I'm no expert, but a quick glance at the chart looks like they dipped below their 200 day average in March, which resulted in a spike as people bought in, and now it has corrected after less then expected earnings.Yes, it is 10 points under the current 200 day average, so maybe it is a little under-priced, but I don't see anything that guarantees that this is a dip.
When that story originally came out this week, somebody crunched the numbers of the percentage of target-age internet users that actually exist, taking out China and other places where Facebook is blocked, and users too young to actually consent to be on there. I can't find it now, but Facebook's user numbers were approaching saturation. So there's not really anywhere to go for exponential user growth, unless you admit that most of your users are bots, and that it's a stupid metric. At some point everyone who wants a Facebook account has one.

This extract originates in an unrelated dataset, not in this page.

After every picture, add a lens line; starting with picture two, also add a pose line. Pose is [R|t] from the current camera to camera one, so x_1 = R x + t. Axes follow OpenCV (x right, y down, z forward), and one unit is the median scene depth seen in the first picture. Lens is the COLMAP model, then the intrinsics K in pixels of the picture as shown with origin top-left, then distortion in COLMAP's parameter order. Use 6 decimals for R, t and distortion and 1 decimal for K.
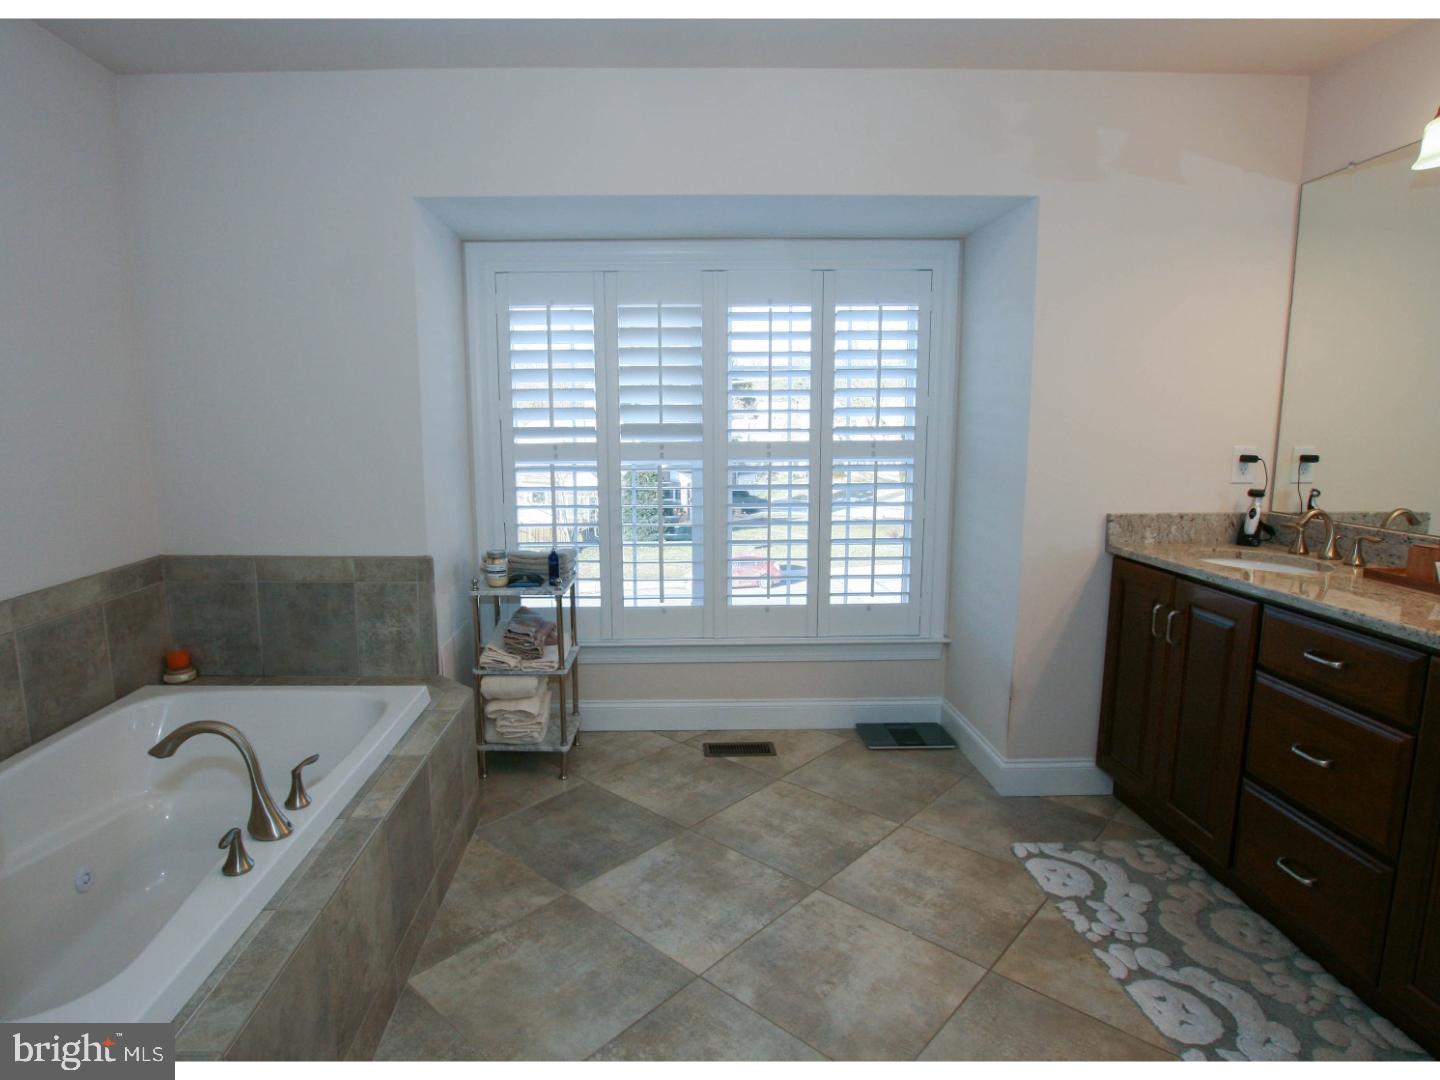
lens RADIAL K [[802.5, 0, 717.0], [0, 802.5, 543.1], [0, 0, 1]] dist [-0.027047, -0.000418]
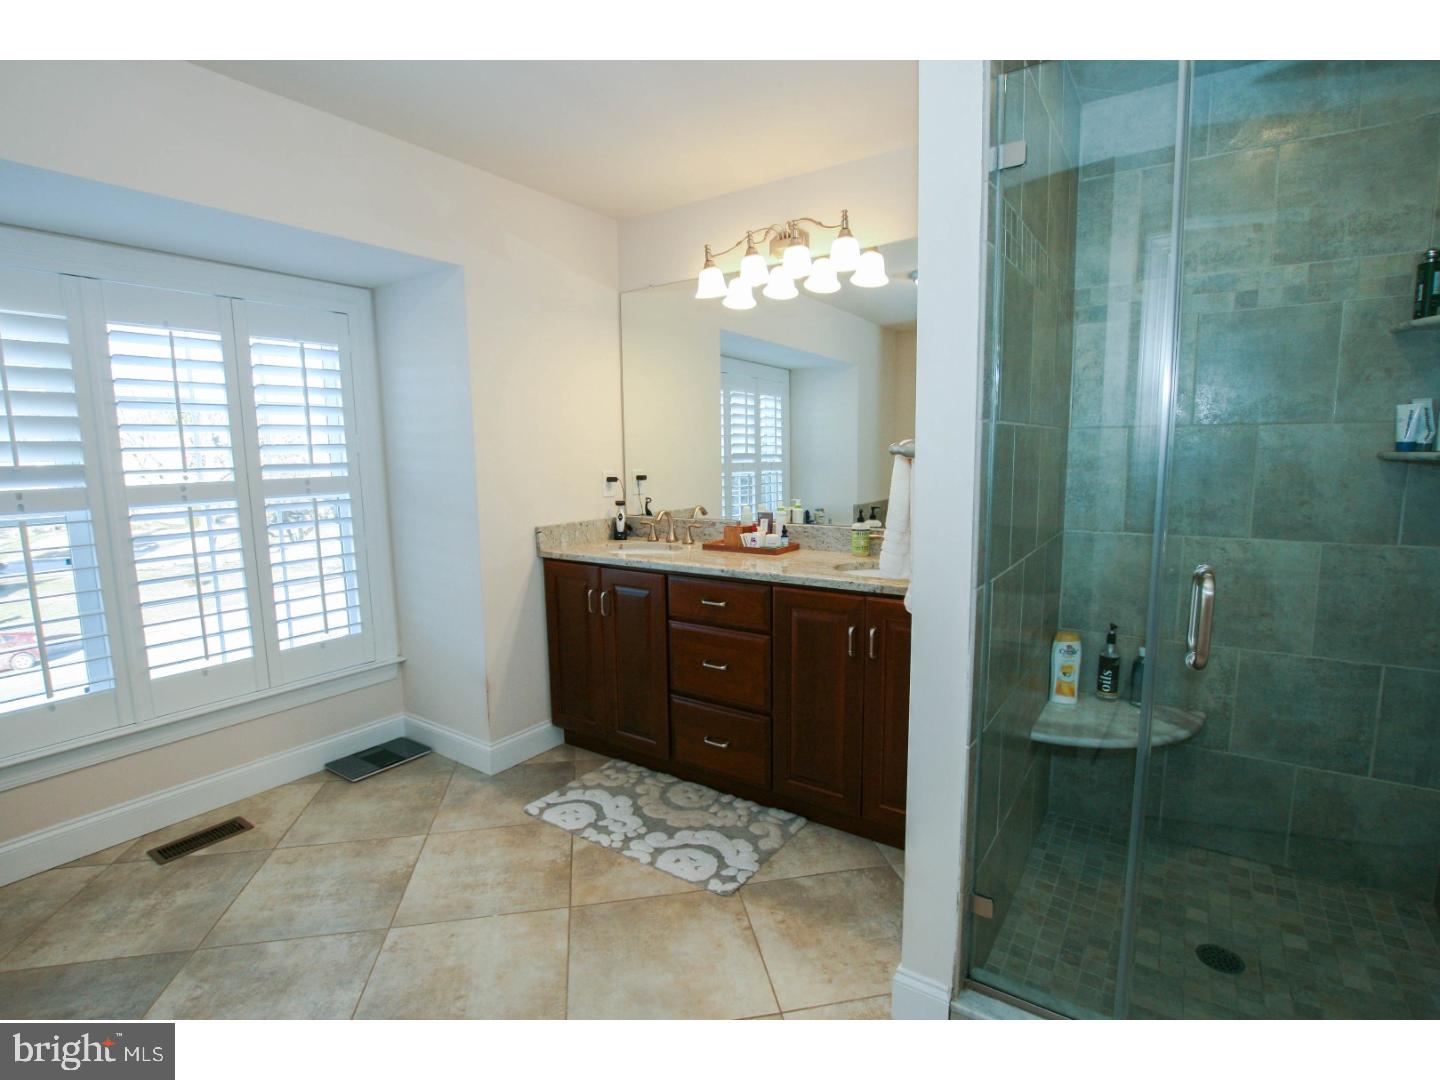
lens RADIAL K [[680.7, 0, 723.3], [0, 680.7, 543.0], [0, 0, 1]] dist [-0.028305, 0.000989]
pose [[0.593312, -0.110592, 0.797339, -0.200812], [0.131846, 0.990492, 0.039274, -0.014504], [-0.794102, 0.081824, 0.602252, 0.111936]]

This points to a fundamental misunderstanding of how the stock market works.
People see Facebook reporting 42% increase in earnings and the stock dipping 20% and think Wall Street is crazy. It's not. The revenue growth was already factored into the current price of the stock at the time before the earnings call. When the stock failed to meet the expected revenue and other key metrics, the stock price corrected by some people selling who were expecting better performance.
This is Wall Street 101. The author should know that and not forward the stupid cliche of "The company's revenues were up but the stock tanked, Wall Street is insane!".